Pedido 1: Mostre cada linha dos registos em que surge a palavra "Drawing". Distinga maiúsculas de minúsculas.

____________

Nas últimas décadas, foram vários os casos em que o Supremo tomou decisões marcantes para a imagem da própria justiça americana.

Em 1973, o processo «Row vs Wade» entrou para a história por ter tido como desfecho
o reconhecimento, por parte do Supremo, de que o aborto era um direito de escolha das mulheres. Alegando a quarta emenda, o Supremo considerou que as leis anti-aborto violavam direitos constitucionais. O caso ainda hoje gera polémica e marcou divisões políticas que persistem.

Outra decisão relevante ocorreu em 1988, quando o Supremo deu razão a Larry Flint no caso «Hustler Magazine vs Jerry Falwell». Flint era o polémico director de uma revista de conteúdos eróticos, que chocou a face puritana da América. Falwell, um reverendo protestante com um conservadorismo fundamentalista, processou Flint na sequência de artigos que considerou humilhantes.

Depois de ter sido condenado, em tribunais inferiores, a pagar 250 mil dólares ao reverendo, Larry Flint acabou por ver reconhecido, no Supremo, o seu direito à livre expressão, à luz da primeira emenda.

O Supremo ilibou Flint por unanimidade (oito contra zero), num caso que passou para
o grande ecrã, através de um filme realizado por Milos Forman, com Woody Harrelson, Courtney Love e Edward Norton nos papéis principais.

____________

Pedido 2: Repita sem alterações o trecho do texto sobre o Supremo americano que vai de "Nas últimas décadas, foram" até "políticas que persistem.", inclusive.

Dados fornecidos:
____________

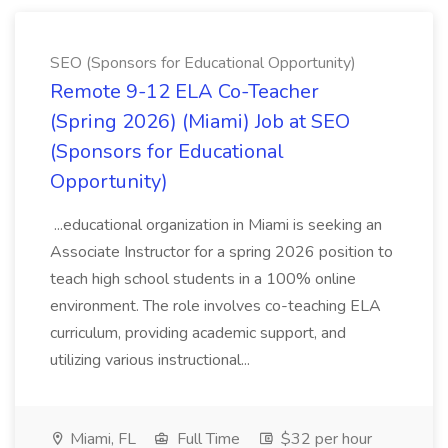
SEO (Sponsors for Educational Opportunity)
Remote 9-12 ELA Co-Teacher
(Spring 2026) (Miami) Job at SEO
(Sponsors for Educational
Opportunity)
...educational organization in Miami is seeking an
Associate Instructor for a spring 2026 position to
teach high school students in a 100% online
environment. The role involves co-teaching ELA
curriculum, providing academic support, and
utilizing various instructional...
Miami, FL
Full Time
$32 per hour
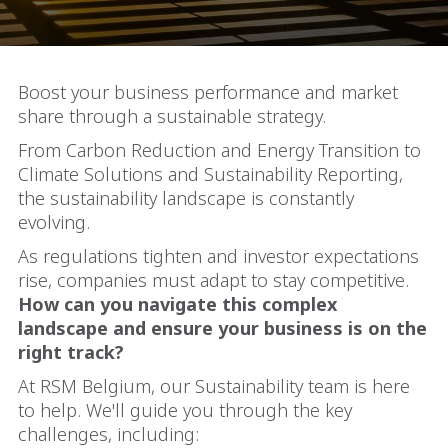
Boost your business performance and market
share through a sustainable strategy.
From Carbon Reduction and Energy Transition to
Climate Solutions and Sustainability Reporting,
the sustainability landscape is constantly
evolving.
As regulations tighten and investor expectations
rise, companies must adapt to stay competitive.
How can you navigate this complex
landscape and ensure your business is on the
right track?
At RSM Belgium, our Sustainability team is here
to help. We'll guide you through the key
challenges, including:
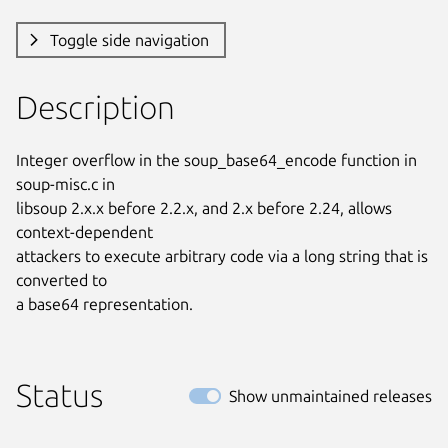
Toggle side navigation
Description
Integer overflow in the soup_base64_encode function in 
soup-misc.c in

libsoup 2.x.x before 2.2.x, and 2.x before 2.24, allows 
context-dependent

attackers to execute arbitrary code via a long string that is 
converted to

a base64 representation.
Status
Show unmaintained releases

____________

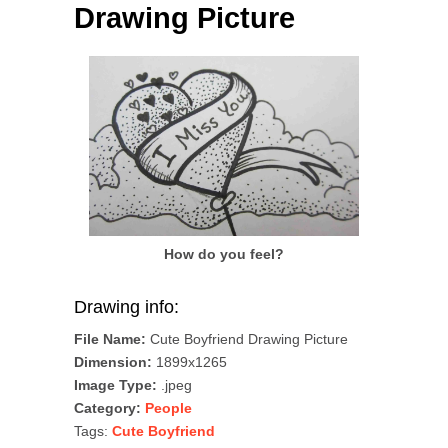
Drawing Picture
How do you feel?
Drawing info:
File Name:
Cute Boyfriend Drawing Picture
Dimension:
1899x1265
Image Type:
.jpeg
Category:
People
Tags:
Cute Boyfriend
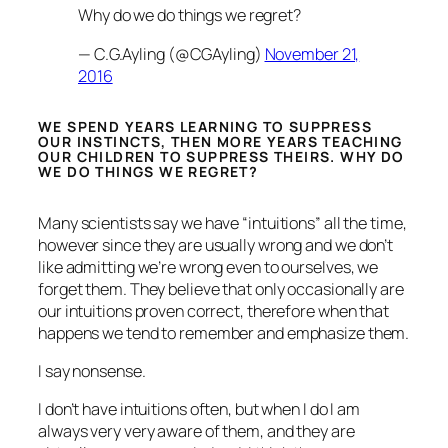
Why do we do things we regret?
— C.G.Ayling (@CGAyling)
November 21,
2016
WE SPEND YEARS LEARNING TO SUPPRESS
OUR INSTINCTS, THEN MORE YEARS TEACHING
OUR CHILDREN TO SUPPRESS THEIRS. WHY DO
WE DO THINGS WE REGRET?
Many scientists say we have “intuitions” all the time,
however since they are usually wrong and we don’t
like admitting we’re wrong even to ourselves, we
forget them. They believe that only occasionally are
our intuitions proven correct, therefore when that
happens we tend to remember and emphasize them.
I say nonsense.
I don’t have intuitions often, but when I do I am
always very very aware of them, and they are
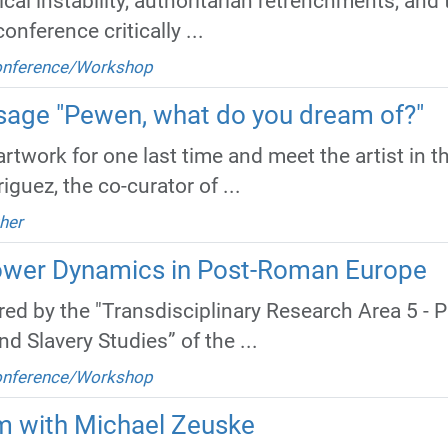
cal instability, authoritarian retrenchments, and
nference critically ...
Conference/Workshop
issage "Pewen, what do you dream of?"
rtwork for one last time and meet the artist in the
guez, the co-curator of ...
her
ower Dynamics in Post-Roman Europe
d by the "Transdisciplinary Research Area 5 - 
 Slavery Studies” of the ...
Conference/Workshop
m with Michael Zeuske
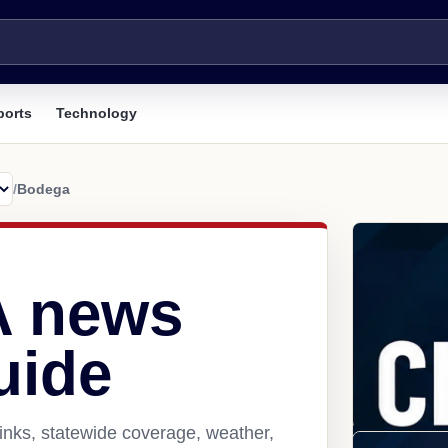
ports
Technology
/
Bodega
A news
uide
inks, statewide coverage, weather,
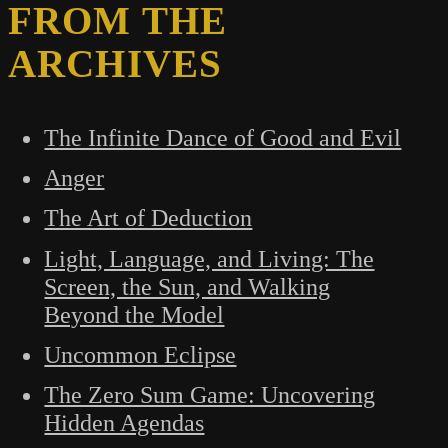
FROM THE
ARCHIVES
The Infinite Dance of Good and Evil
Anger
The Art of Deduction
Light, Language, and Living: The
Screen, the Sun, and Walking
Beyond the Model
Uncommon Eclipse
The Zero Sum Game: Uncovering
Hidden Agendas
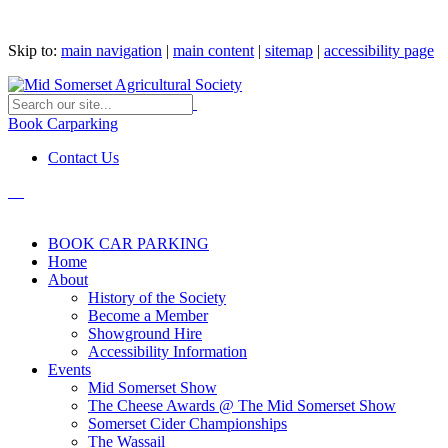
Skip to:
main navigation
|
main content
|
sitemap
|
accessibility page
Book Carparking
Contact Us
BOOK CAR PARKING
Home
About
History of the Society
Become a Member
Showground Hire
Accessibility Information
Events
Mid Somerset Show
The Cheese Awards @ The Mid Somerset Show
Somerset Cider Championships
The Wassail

____________

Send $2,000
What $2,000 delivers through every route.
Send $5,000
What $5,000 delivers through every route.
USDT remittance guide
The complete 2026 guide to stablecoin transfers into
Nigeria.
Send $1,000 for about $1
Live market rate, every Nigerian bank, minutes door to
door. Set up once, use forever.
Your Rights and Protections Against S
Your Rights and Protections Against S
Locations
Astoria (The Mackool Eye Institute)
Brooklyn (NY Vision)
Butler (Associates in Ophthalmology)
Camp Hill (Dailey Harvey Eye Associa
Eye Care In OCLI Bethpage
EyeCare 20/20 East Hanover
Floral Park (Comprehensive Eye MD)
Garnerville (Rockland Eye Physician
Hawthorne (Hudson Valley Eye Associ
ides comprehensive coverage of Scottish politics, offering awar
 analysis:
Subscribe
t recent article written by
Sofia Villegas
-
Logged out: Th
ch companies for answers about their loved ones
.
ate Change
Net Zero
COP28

____________

Caixa de resposta 1:
Drawing Picture
Drawing info:
Cute Boyfriend Drawing Picture

Caixa de resposta 2:
Nas últimas décadas, foram vários os casos em que o Supremo tomou decisões marcantes para a imagem da própria justiça americana.

Em 1973, o processo «Row vs Wade» entrou para a história por ter tido como desfecho
o reconhecimento, por parte do Supremo, de que o aborto era um direito de escolha das mulheres. Alegando a quarta emenda, o Supremo considerou que as leis anti-aborto violavam direitos constitucionais. O caso ainda hoje gera polémica e marcou divisões políticas que persistem.